Segment Open

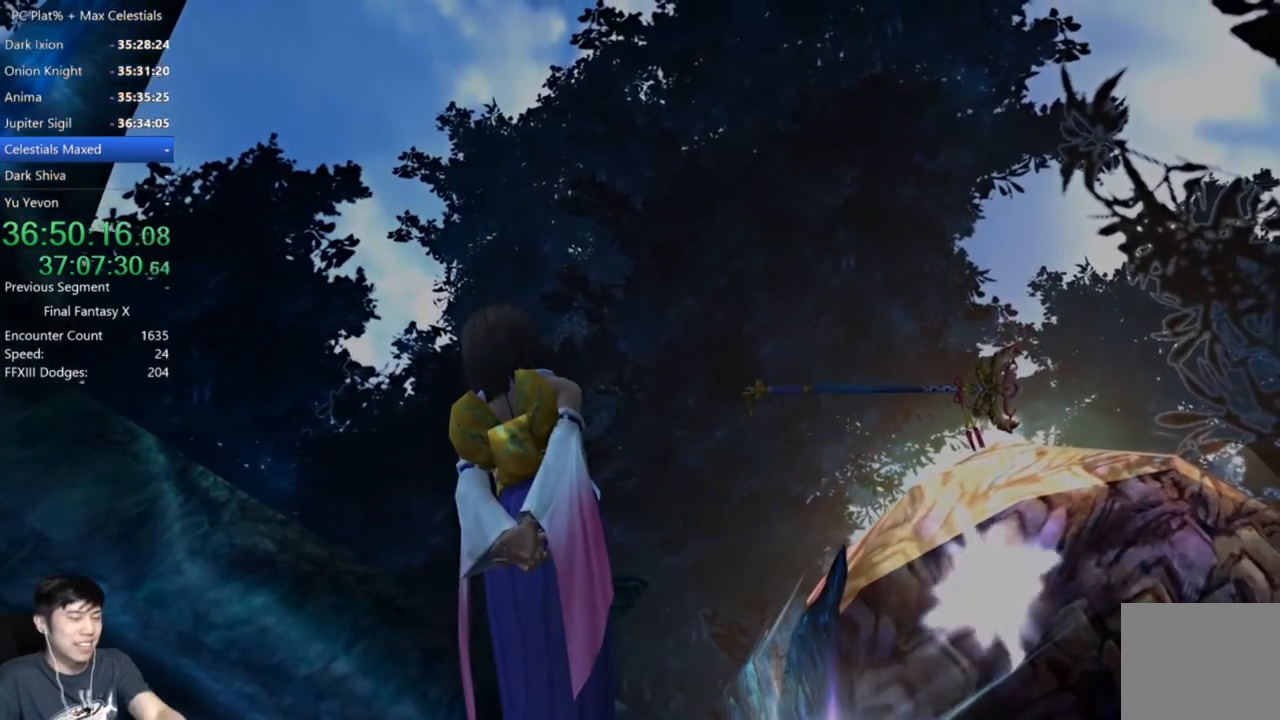
{"buttons": ["A"], "left_stick": "center", "right_stick": "center", "events": [[34, "A", "down"], [100, "A", "up"], [200, "A", "down"], [334, "A", "up"], [467, "A", "down"]]}
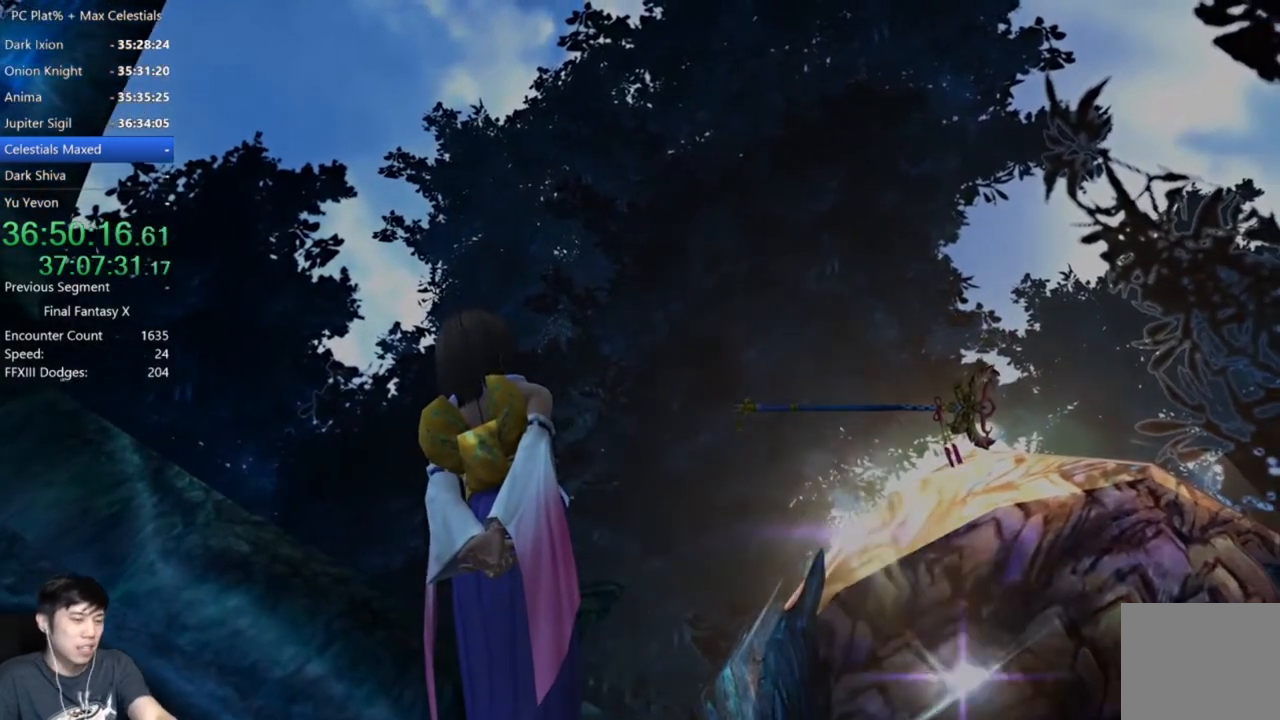
{"buttons": ["A"], "left_stick": "center", "right_stick": "center", "events": [[67, "A", "up"], [167, "A", "down"], [267, "A", "up"], [400, "A", "down"]]}
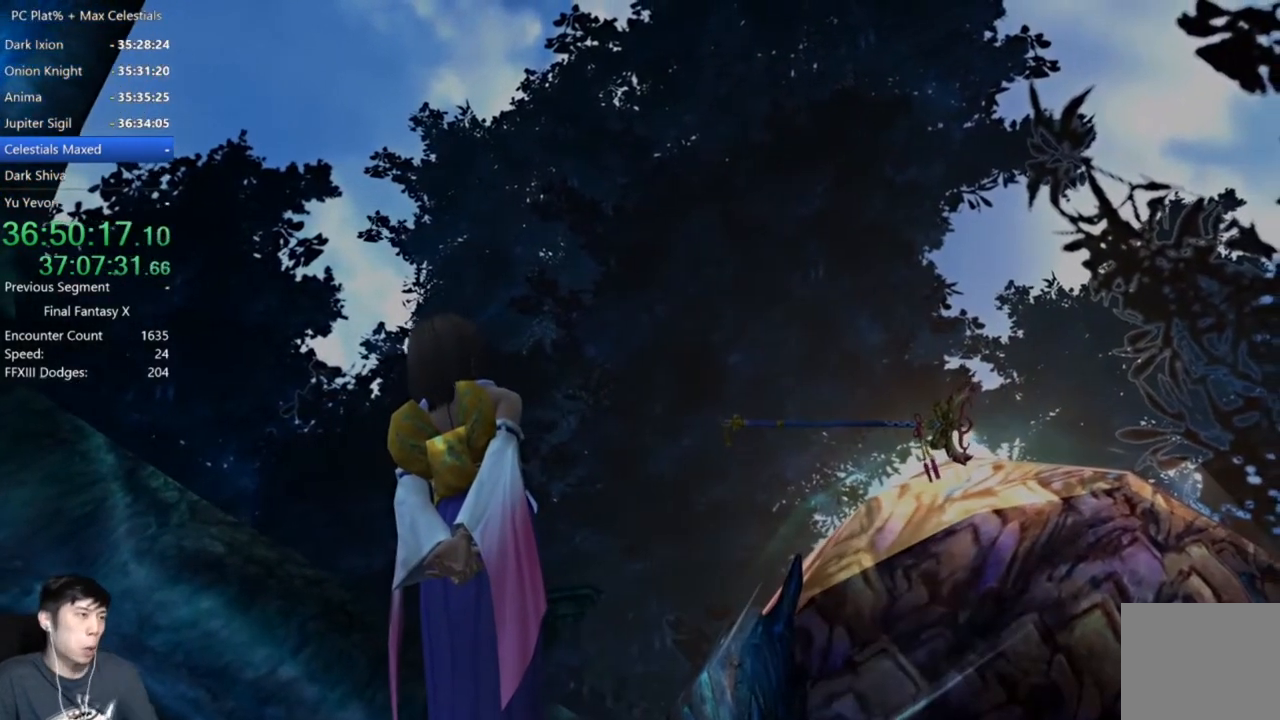
{"buttons": [], "left_stick": "center", "right_stick": "center", "events": [[234, "A", "up"]]}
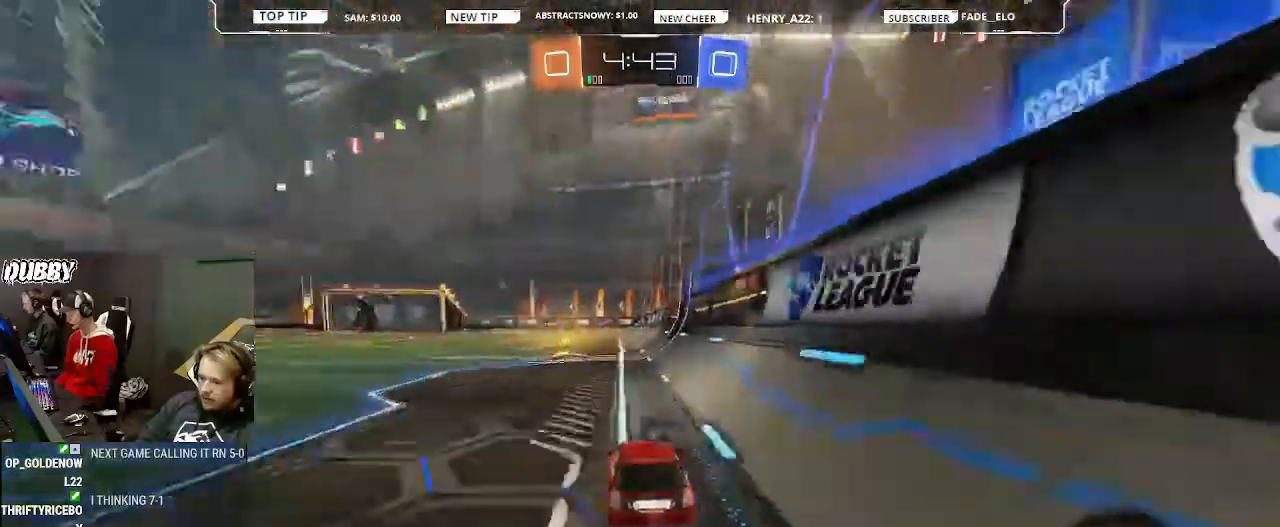
Gameplay with a controller (PlayStation layout); each line is a JSON object with the inputs held at the frame after it. "events" lists button and stick changes between this image and that frame as [ms after this image, input, new state], when the widget could be followed in between.
{"buttons": ["R2"], "left_stick": "center", "right_stick": "center", "events": [[200, "CROSS", "down"], [233, "L1", "down"], [233, "left_stick", "up-right"], [267, "CIRCLE", "up"], [267, "CROSS", "up"], [333, "CIRCLE", "down"], [367, "CIRCLE", "up"], [367, "L1", "up"], [433, "left_stick", "center"]]}
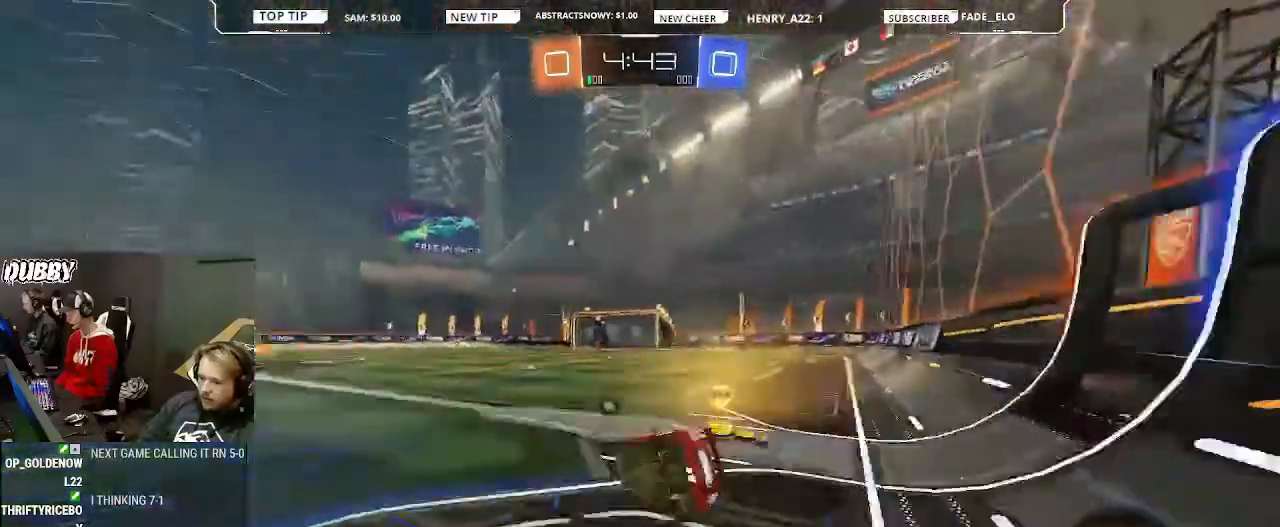
{"buttons": ["R2"], "left_stick": "center", "right_stick": "center", "events": [[33, "TRIANGLE", "down"], [133, "TRIANGLE", "up"], [167, "CIRCLE", "down"], [167, "R1", "down"], [200, "CIRCLE", "up"], [200, "R1", "up"]]}
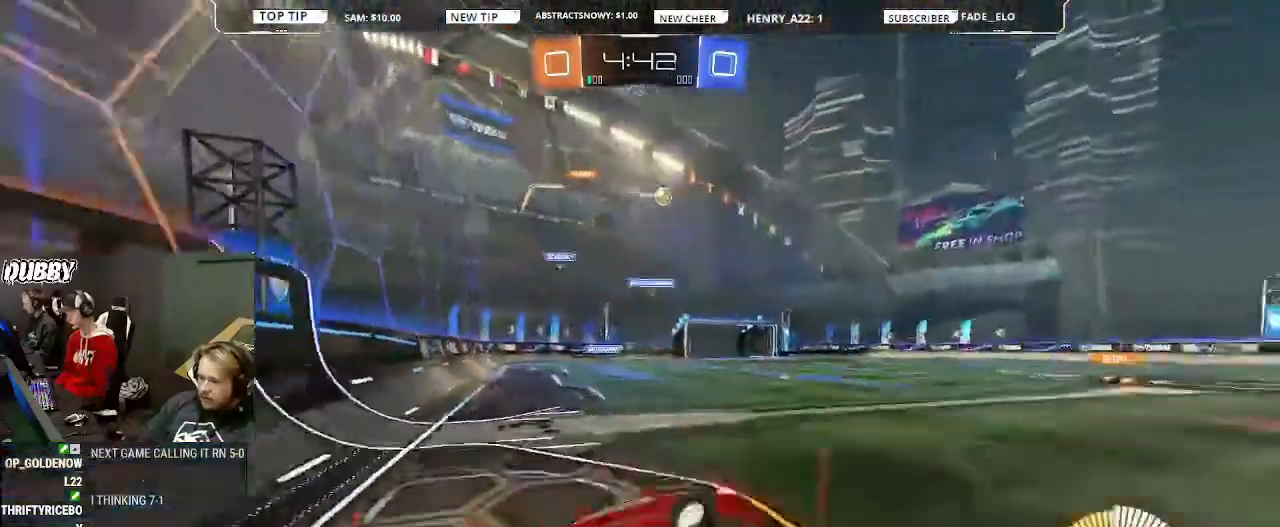
{"buttons": ["R2"], "left_stick": "left", "right_stick": "center", "events": [[500, "left_stick", "left"]]}
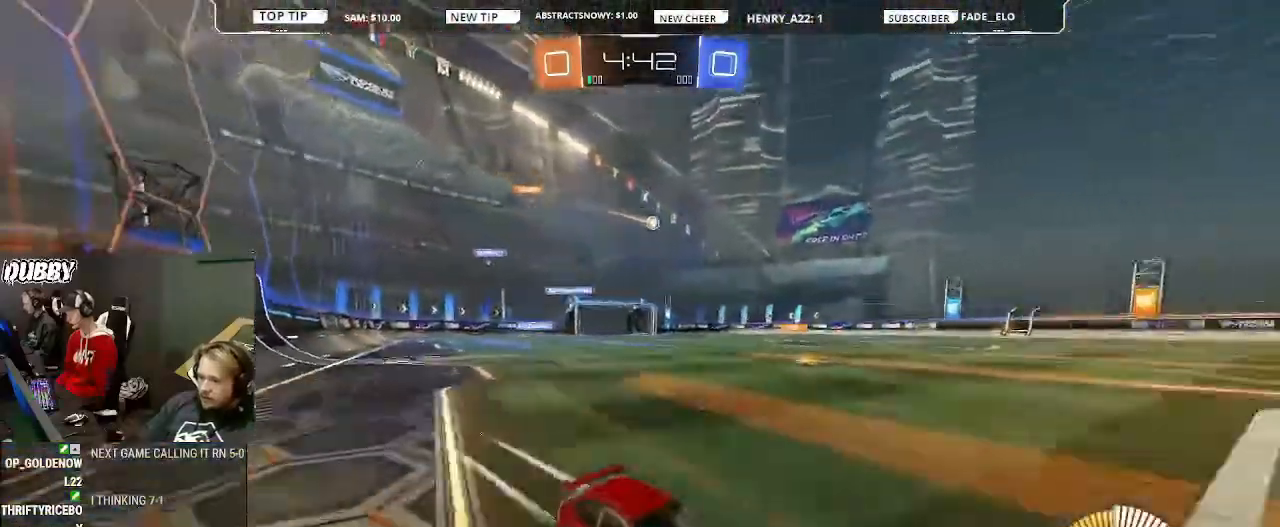
{"buttons": ["R2"], "left_stick": "left", "right_stick": "center", "events": []}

Segment Closed

Give the entries back verbatim and omit the images.

=== EXERCISE SOLUTION ===
{"buttons": ["A"], "left_stick": "center", "right_stick": "center", "events": [[34, "A", "down"], [100, "A", "up"], [200, "A", "down"], [334, "A", "up"], [467, "A", "down"]]}
{"buttons": ["A"], "left_stick": "center", "right_stick": "center", "events": [[67, "A", "up"], [167, "A", "down"], [267, "A", "up"], [400, "A", "down"]]}
{"buttons": [], "left_stick": "center", "right_stick": "center", "events": [[234, "A", "up"]]}
Gameplay with a controller (PlayStation layout); each line is a JSON object with the inputs held at the frame after it. "events" lists button and stick changes between this image and that frame as [ms after this image, input, new state], when the widget could be followed in between.
{"buttons": ["R2"], "left_stick": "center", "right_stick": "center", "events": [[200, "CROSS", "down"], [233, "L1", "down"], [233, "left_stick", "up-right"], [267, "CIRCLE", "up"], [267, "CROSS", "up"], [333, "CIRCLE", "down"], [367, "CIRCLE", "up"], [367, "L1", "up"], [433, "left_stick", "center"]]}
{"buttons": ["R2"], "left_stick": "center", "right_stick": "center", "events": [[33, "TRIANGLE", "down"], [133, "TRIANGLE", "up"], [167, "CIRCLE", "down"], [167, "R1", "down"], [200, "CIRCLE", "up"], [200, "R1", "up"]]}
{"buttons": ["R2"], "left_stick": "left", "right_stick": "center", "events": [[500, "left_stick", "left"]]}
{"buttons": ["R2"], "left_stick": "left", "right_stick": "center", "events": []}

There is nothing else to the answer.